Enviez-vous les richesses de Séjan et les honneurs qu'on lui rendait ? Voudriez-vous, comme lui, donner à l'un les chaises curules, à l'autre le commandement des armées, et passer pour le tuteur d'un prince confiné sur l'étroit rocher de Caprée, au milieu d'une troupe de Chaldéens ? Vous désirez au moins d'avoir à vos ordres des centuries, des cohortes, l'élite des chevaliers, un camp prétorien. Pourquoi non ? ceux même qui ne veulent tuer personne ne sont pas moins jaloux d'en avoir la puissance. Mais un éclat et des prospérités dont les disgrâces doivent égaler la mesure méritent-ils qu'on les désire ? Préférez-vous la robe prétexte de cet ambitieux traîné par des bourreaux à la simple magistrature de Fidène ou de Gabies, à l'édilité modeste d'Ulubres, au droit de régler, sous une tunique grossière, les poids et les mesures de cette ville déserte, et d'y briserles vases frauduleux ? Avouez donc que Séjan méconnut les vrais biens. Ne cessant de soupirer après de nouveaux honneurs, de nouvelles richesses, il élevait une tour dont tarit d'étages accumulés devaient précipiter la chute et la rendre plus terrible. Quelle cause perdit les Crassus, les Pompées, et celui qui courba sous le joug les Romains asservis ? Ce fut le rang suprême brigué avec une impatience qui ne s'interdisait aucun moyen ; ce furent des voeux extravagants exaucés par les Dieux en courroux. Peu de rois et de tyrans descendent chez le gendre de Cérès, sans que la hache ou le poignard ait ensanglanté leur mort. Il envie déjà l'éloquence et la renommée de Démosthène ou de Cicéron, il en implore le don pendant les cinq jours de fête con-sacrés à la déesse, ce jeune nourrisson de Minerve qui reçoit à vil prix les premières leçons de l'art d'écrire, et dont le mince portefeuille est porté par un petit esclave. Cependant l'éloquence fut fatale à ces deux orateurs ; ils furent victimes de leur génie vaste et fécond. C'est ton génie, Cicéron, qui te fit trancher la tête et la main ; car on ne vit jamais la tribune rougie du sang d'un orateur médiocre.

O Rome fortunée,
Sous mon consulat née !

Il aurait pu mépriser les poignards d'Antoine, s'il eût toujours parlé de même. Que n'a-t-il fait des vers ridicules au lieu de cette seconde Philippique, divin et immortel chef-d'oeuvre ! Un destin non moins cruel était réservé à l'orateur entraînant qui ravissait et subjuguait à son gré les esprits des Athéniens. Les dieux irrités, un astre ennemi présidèrent sans doute à sa naissance. Fallait-il que son père, noirci par les vapeurs du fer ardent, le forçât de quit-ter l'enclume, les tenailles et les glaives qu'il fabriquait, pour le faire passer de l'antre de Vulcain à l'école d'un rhéteur ?

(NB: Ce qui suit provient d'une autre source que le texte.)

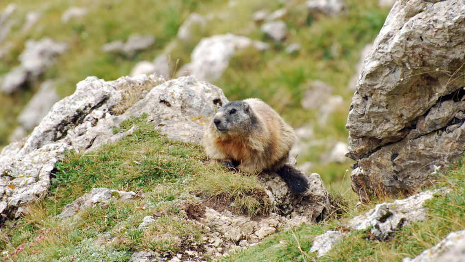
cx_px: 232
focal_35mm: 473
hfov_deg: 4.6
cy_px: 127
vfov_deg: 2.6
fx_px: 5832
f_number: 8
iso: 200
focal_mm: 300
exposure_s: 1/80
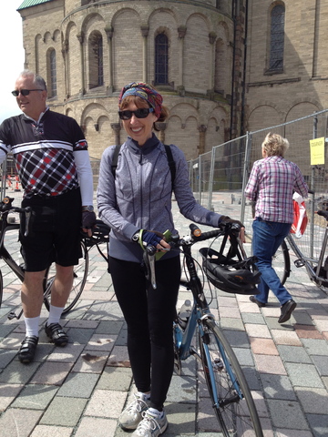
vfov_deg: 52.6
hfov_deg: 40.7
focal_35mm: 35
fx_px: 442
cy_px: 218
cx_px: 164
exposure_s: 1/1175
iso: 64
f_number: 2.4
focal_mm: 4.28
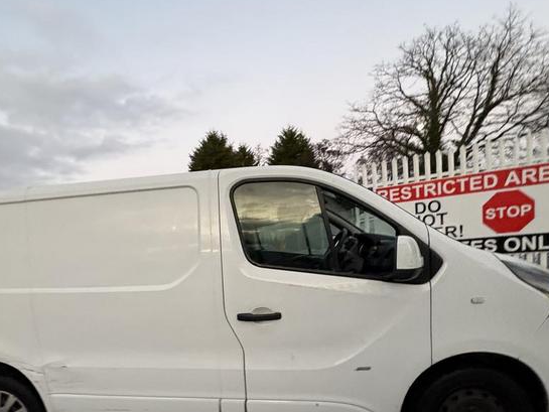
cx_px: 221
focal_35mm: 23
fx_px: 365
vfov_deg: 57.3
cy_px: 283
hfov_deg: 73.1
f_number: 2.2
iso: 500
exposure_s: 1/60
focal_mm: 2.22
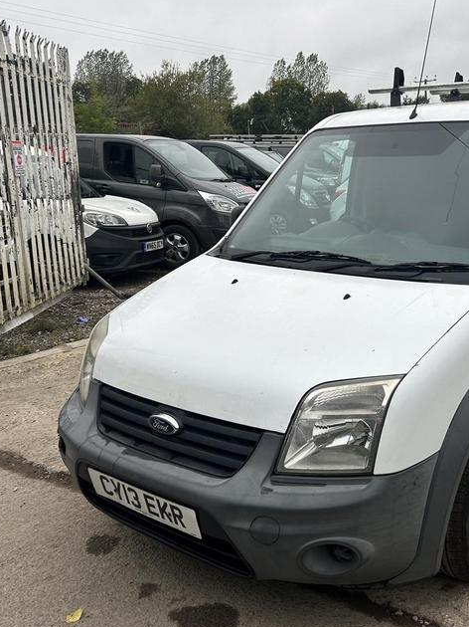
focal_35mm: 37
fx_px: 669
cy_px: 314
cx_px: 351
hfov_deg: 37.7
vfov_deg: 50.2
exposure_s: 1/894
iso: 50
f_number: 1.5
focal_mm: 5.7
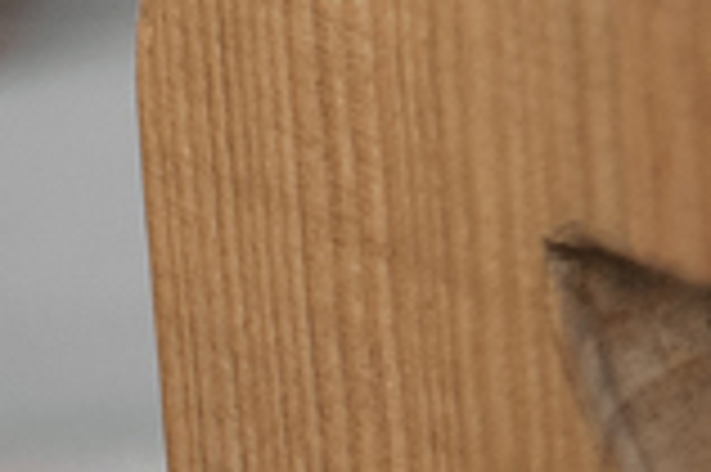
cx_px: 2268
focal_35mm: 266
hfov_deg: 6.8
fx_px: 5248
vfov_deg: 5.0
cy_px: -539
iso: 400
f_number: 2.8
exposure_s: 1/200
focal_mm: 35
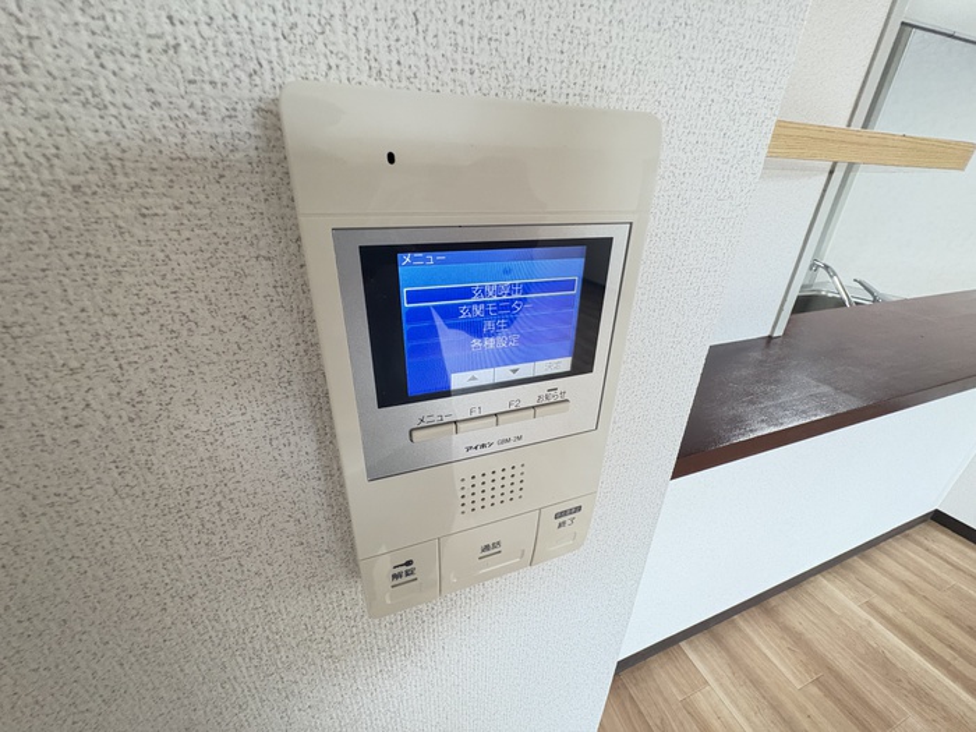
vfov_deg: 85.7
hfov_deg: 102.1
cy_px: 366
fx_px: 395
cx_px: 488
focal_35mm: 14
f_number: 2.2
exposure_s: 1/60
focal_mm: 2.22
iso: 500
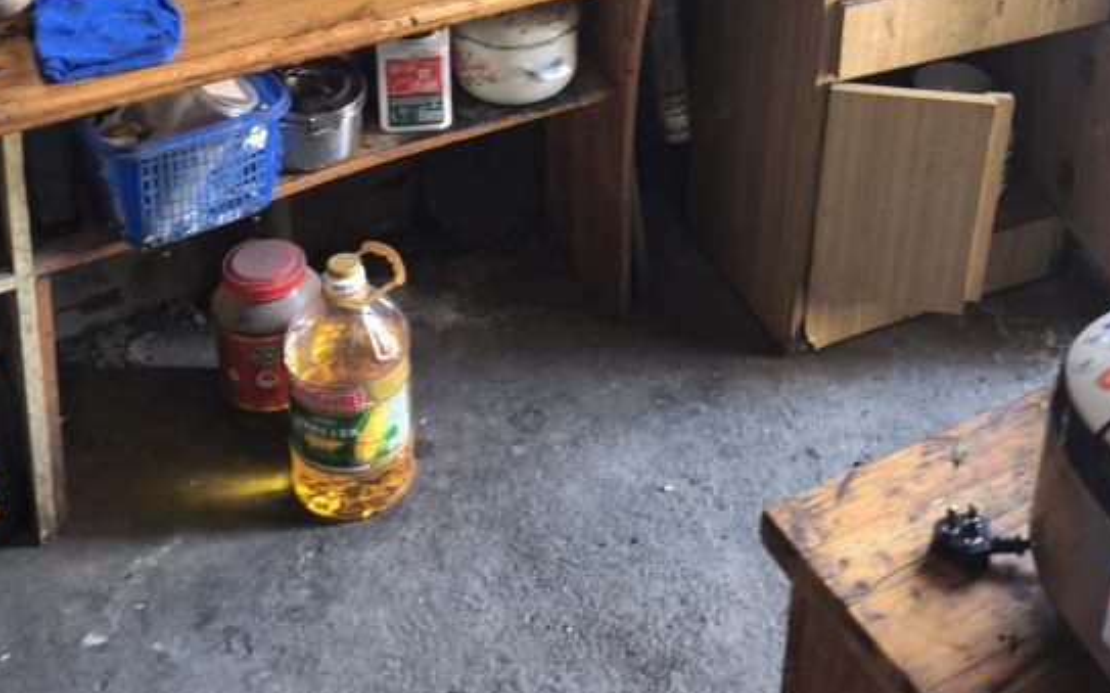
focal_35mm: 50
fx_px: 1512
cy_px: -132
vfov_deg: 23.6
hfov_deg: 40.3
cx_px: 599
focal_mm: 6.98
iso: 640
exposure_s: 1/100
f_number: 1.4
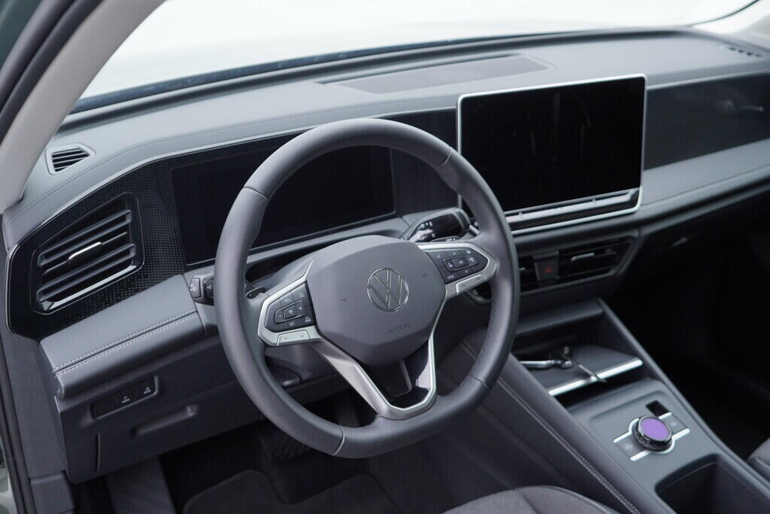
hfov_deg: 53.1
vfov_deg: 36.9
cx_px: 385
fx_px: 770
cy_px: 257
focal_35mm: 36
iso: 125
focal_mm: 24
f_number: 2.8
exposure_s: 1/40
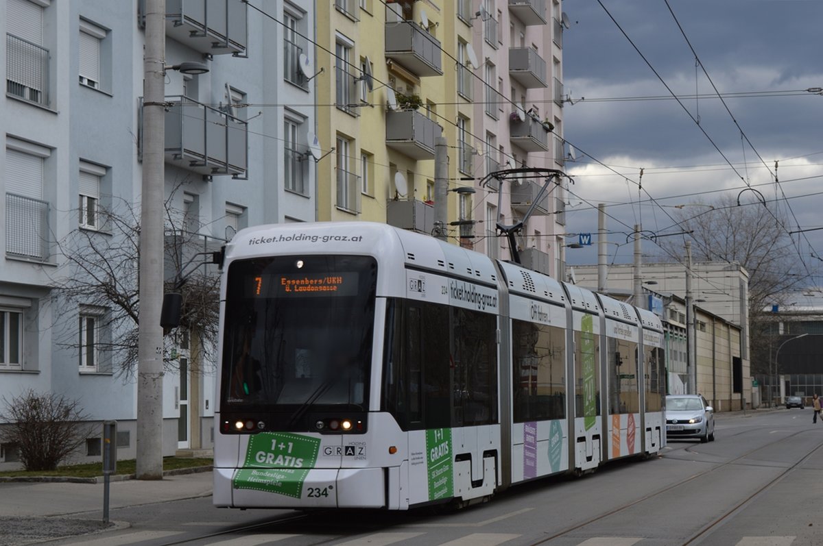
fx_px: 1575
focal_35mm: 69
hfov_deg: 29.3
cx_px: 412
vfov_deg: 19.7
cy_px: 273
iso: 100
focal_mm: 46
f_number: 7.1
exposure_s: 1/200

Des dépouilles ravies dans les combats, une cuirasse attachée à un trophée, des casques brisés, le pavillon d'une trirème vaincue, un captif tristement enchaîné sur un arc de triomphe, voilà ce qu'on regarde parmi les hommes comme le souverain bien ; c'est ce qui enflamma les généraux grecs, romains et barbares ; c'est ce qui leur fit affronter les périls et les travaux : tant nous sommes plus altérés de gloire que de vertus ! Supprimez en effet l'attrait des récompenses, qui embrassera la vertu pour elle-même ? Cependant cette gloire, partage de quelques hommes, cette soif des éloges et des titres, vainement gravés sur le marbre qui couvre une cendre insensible, a été de tout temps funeste à la patrie. Un méprisable et stérile figuier suffira pour détruire ces monuments frivoles, car les sépulcres eux-mêmes sont sujets à la mort.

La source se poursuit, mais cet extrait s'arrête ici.